REQUIRED ACTION 1>
Answer these from the Sersic n notebook below, one answer per line, marked the same way:
(a) Which activation function does the forward method apply right after the first linear layer?
(b) What file name is given to pd.read_csv?
(c) What conditions do the galaxies listed in 'Query Results' satisfy?
REQUIRED ACTION 2>
Please reproduce everything in the Sersic n notebook below from "self.PReLU=torch.nn.PReLU()" down to "# x= self.linear2(x)".
REQUIRED ACTION 3>
Keep going with the notebook on predicting Sersic n from star-formation variables, picking up after its final statement.

QUOTED PASSAGE>

▶

# Predict Single Morphology Variable (Sersic n) Based on Multiple Star-formation Variables (M*, SFR and more)


In [1]:
#Loading needed modules and classes/functions 
import numpy as np
import matplotlib.pyplot as plt
import pandas as pd
import torch
from torch.autograd import Variable
from torch.utils.data import DataLoader
from torch.utils.data import TensorDataset
from sklearn.preprocessing import StandardScaler
from sklearn.metrics import accuracy_score, confusion_matrix,r2_score
import seaborn as sns
sns.set(font_scale=1.4)
sns.set_style('ticks')
%matplotlib qt

#3 Linear layers NN, 1 hidden 
class linearRegression(torch.nn.Module):
    def __init__(self, inputSize, outputSize,hiddenSize):
        super(linearRegression, self).__init__()
        self.linear = torch.nn.Linear(inputSize, hiddenSize)
        self.linear1 = torch.nn.Linear(hiddenSize, hiddenSize)
        self.linear2 = torch.nn.Linear(hiddenSize,hiddenSize)
        self.linear3 = torch.nn.Linear(hiddenSize,hiddenSize)
        self.linear4= torch.nn.Linear(hiddenSize, outputSize)
        self.ReLU= torch.nn.ReLU()
        self.ReLU6= torch.nn.ReLU6()
        self.Sigmoid= torch.nn.Sigmoid()
        self.ELU=torch.nn.ELU()
        self.LeakyReLU=torch.nn.LeakyReLU()
        self.PReLU=torch.nn.PReLU()
        self.RReLU= torch.nn.RReLU()
        self.CELU=torch.nn.CELU()
        self.SELU=torch.nn.SELU()
        self.Softsign=torch.nn.Softsign()

    def forward(self, x):
        x = self.linear(x)
        x = self.Softsign(x)
        # x= self.linear1(x)
        # x= self.Sigmoid(x)
        # x= self.linear2(x)
        # x= self.Sigmoid(x)
        # x = self.linear3(x)
        # x= self.Sigmoid(x)
        x=self.linear4(x)
        return x




# Importing Data from Schema Table

In [2]:


data=pd.read_csv('CompleteTable.csv')  #Importing All MaNGA Data from DPRall Schema

galaxy_list=np.loadtxt('Query Results',dtype=str) #Pulling Manga ID's of galaxies which satisfy log(M) > 9 and 0 < z < 0.1

galaxy_index=np.zeros(len(galaxy_list)) 
for i in range (len(galaxy_list)): #Getting the index of these galaxies in the schema table
    galaxy_index[i]=np.where(data.loc[:,'mangaid']==galaxy_list[i])[0][0]

galaxy_index=np.array(galaxy_index,dtype=int) #Ensuring we have array that can be used to index, force int 

galaxies=data.iloc[galaxy_index] #DF of galaxies which satisfies the condition, contains all relevant schema data 

#Creating the arrays of the independent variables were are interested in, and dependent variable n 

mass=galaxies.loc[:,'nsa_sersic_mass']
log_mass=np.log10(mass)

SFR=galaxies.loc[:,'sfr_tot']
log_SFR=np.log10(SFR)

◀

RECORDS SUPPLIED>
▶

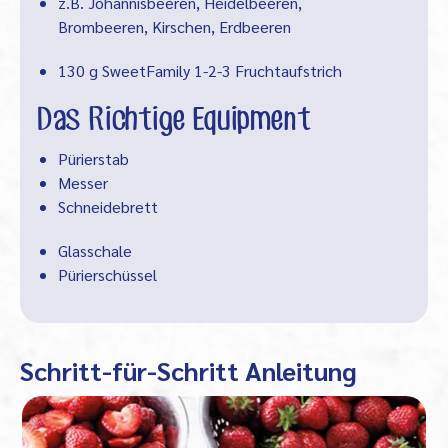
z.B. Johannisbeeren, Heidelbeeren,
Brombeeren, Kirschen, Erdbeeren
130 g SweetFamily 1-2-3 Fruchtaufstrich
Das Richtige Equipment
Pürierstab
Messer
Schneidebrett
Glasschale
Pürierschüssel
Schritt-für-Schritt Anleitung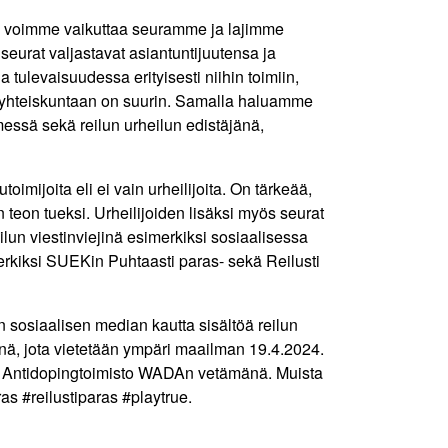
ein, voimme vaikuttaa seuramme ja lajimme
useurat valjastavat asiantuntijuutensa ja
ulevaisuudessa erityisesti niihin toimiin,
 yhteiskuntaan on suurin. Samalla haluamme
messä sekä reilun urheilun edistäjänä,
mijoita eli ei vain urheilijoita. On tärkeää,
en teon tueksi. Urheilijoiden lisäksi myös seurat
eilun viestinviejinä esimerkiksi sosiaalisessa
rkiksi SUEKin Puhtaasti paras- sekä Reilusti
n sosiaalisen median kautta sisältöä reilun
änä, jota vietetään ympäri maailman 19.4.2024.
an Antidopingtoimisto WADAn vetämänä. Muista
as #reilustiparas #playtrue.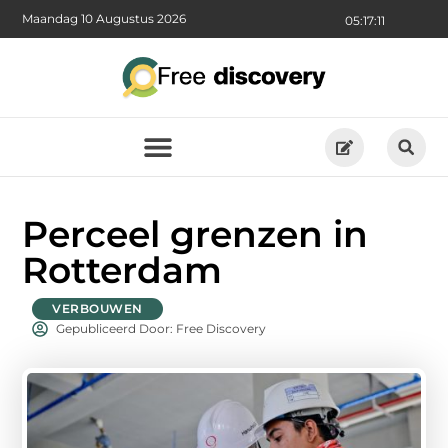
Maandag 10 Augustus 2026
05:17:12
Perceel grenzen in
Rotterdam
VERBOUWEN
Gepubliceerd Door: Free Discovery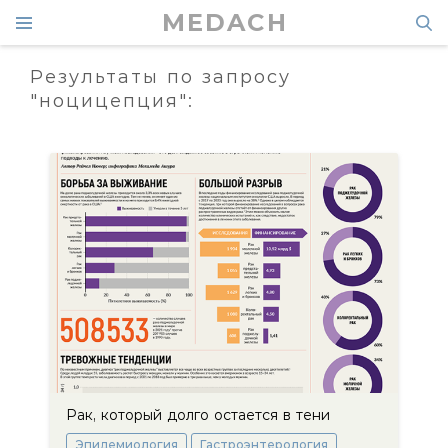
MEDACH
Результаты по запросу
"ноцицепция":
Рак, который долго остается в тени
Эпидемиология
Гастроэнтерология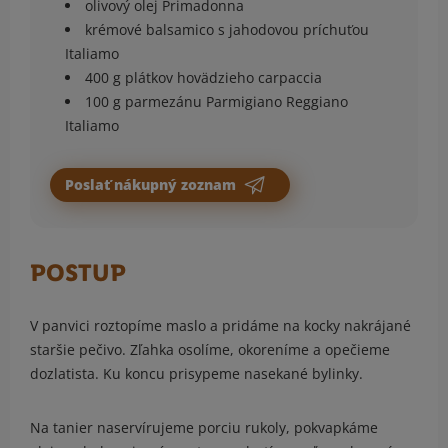
olivový olej Primadonna
krémové balsamico s jahodovou príchuťou
Italiamo
400 g plátkov hovädzieho carpaccia
100 g parmezánu Parmigiano Reggiano
Italiamo
Poslať nákupný zoznam
POSTUP
V panvici roztopíme maslo a pridáme na kocky nakrájané
staršie pečivo. Zľahka osolíme, okoreníme a opečieme
dozlatista. Ku koncu prisypeme nasekané bylinky.
Na tanier naservírujeme porciu rukoly, pokvapkáme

◀

EXPECTED ANSWER 1>
(a) Softsign
(b) CompleteTable.csv
(c) log(M) > 9 and 0 < z < 0.1

EXPECTED ANSWER 2>
self.PReLU=torch.nn.PReLU()
        self.RReLU= torch.nn.RReLU()
        self.CELU=torch.nn.CELU()
        self.SELU=torch.nn.SELU()
        self.Softsign=torch.nn.Softsign()

    def forward(self, x):
        x = self.linear(x)
        x = self.Softsign(x)
        # x= self.linear1(x)
        # x= self.Sigmoid(x)
        # x= self.linear2(x)

EXPECTED ANSWER 3>
ha_flux=galaxies.loc[:,'emline_gflux_tot_ha_6564']

n=galaxies.loc[:,'nsa_sersic_n']
n=np.array(n,dtype=np.float32)
n=StandardScaler().fit_transform(n.reshape(-1,1))
n=torch.from_numpy(n).to('cuda:0')






# Prep the input data to go into a DataLoader 

In [3]:

inputs=[log_SFR]
inputs_transformed=[]

def data_preparer(inputs):  
    """
    Takes in a list in which each element is an input variable and then preps
    it accordingly to return it as one combined GPU pytorch tensor. 
    """
    

    #makes all inputs np arrays of np.float32
    #and makes scailing to mean 0 and std of 1
    for i in range (len(inputs)):
        inputs_transformed.append(StandardScaler().fit_transform(np.array(inputs[i],dtype=np.float32).reshape(-1,1))) 
                                                                                                    
    reshape=np.column_stack(inputs_transformed)
    out=torch.from_numpy(reshape).to('cuda:0')
    return(out)

inputs_tensor=data_preparer(inputs)

print(np.shape(inputs_tensor))
print(np.shape(n))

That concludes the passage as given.